Exercise description: Set down exactly the lines of the records from the top to the line containing "def args(self)"; include both.

(Beginning of Data for analysis)

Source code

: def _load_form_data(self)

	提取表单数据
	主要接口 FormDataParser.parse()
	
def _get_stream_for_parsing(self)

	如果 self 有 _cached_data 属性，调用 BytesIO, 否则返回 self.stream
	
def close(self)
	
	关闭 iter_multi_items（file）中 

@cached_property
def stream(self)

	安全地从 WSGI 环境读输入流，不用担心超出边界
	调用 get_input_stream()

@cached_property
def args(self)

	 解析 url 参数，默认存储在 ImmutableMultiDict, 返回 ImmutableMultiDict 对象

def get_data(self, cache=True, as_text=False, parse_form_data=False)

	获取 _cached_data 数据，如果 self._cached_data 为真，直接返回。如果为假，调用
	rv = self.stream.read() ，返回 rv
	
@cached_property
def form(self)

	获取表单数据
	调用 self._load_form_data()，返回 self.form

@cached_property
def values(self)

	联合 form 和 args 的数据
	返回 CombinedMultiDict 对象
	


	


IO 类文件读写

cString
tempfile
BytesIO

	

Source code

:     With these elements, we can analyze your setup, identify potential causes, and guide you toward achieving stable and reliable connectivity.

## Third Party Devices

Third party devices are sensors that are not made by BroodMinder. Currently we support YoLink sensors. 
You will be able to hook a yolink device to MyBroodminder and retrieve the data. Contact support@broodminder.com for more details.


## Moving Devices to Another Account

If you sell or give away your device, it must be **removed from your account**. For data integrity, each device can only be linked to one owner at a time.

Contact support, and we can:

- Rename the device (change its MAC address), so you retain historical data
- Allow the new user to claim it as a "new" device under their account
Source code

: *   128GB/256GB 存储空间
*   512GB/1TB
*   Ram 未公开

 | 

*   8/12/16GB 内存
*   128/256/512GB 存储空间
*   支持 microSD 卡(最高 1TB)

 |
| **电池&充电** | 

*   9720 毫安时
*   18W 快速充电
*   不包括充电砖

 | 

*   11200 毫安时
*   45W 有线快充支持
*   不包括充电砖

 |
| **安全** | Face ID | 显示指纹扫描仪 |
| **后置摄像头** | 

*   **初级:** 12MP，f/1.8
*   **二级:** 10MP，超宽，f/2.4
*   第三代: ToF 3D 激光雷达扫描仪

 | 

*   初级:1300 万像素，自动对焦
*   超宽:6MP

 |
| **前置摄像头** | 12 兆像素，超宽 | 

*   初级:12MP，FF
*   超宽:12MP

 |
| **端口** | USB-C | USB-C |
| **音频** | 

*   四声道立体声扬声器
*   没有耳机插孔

(End of Data for analysis)

Your solution:
Source code

: def _load_form_data(self)

	提取表单数据
	主要接口 FormDataParser.parse()
	
def _get_stream_for_parsing(self)

	如果 self 有 _cached_data 属性，调用 BytesIO, 否则返回 self.stream
	
def close(self)
	
	关闭 iter_multi_items（file）中 

@cached_property
def stream(self)

	安全地从 WSGI 环境读输入流，不用担心超出边界
	调用 get_input_stream()

@cached_property
def args(self)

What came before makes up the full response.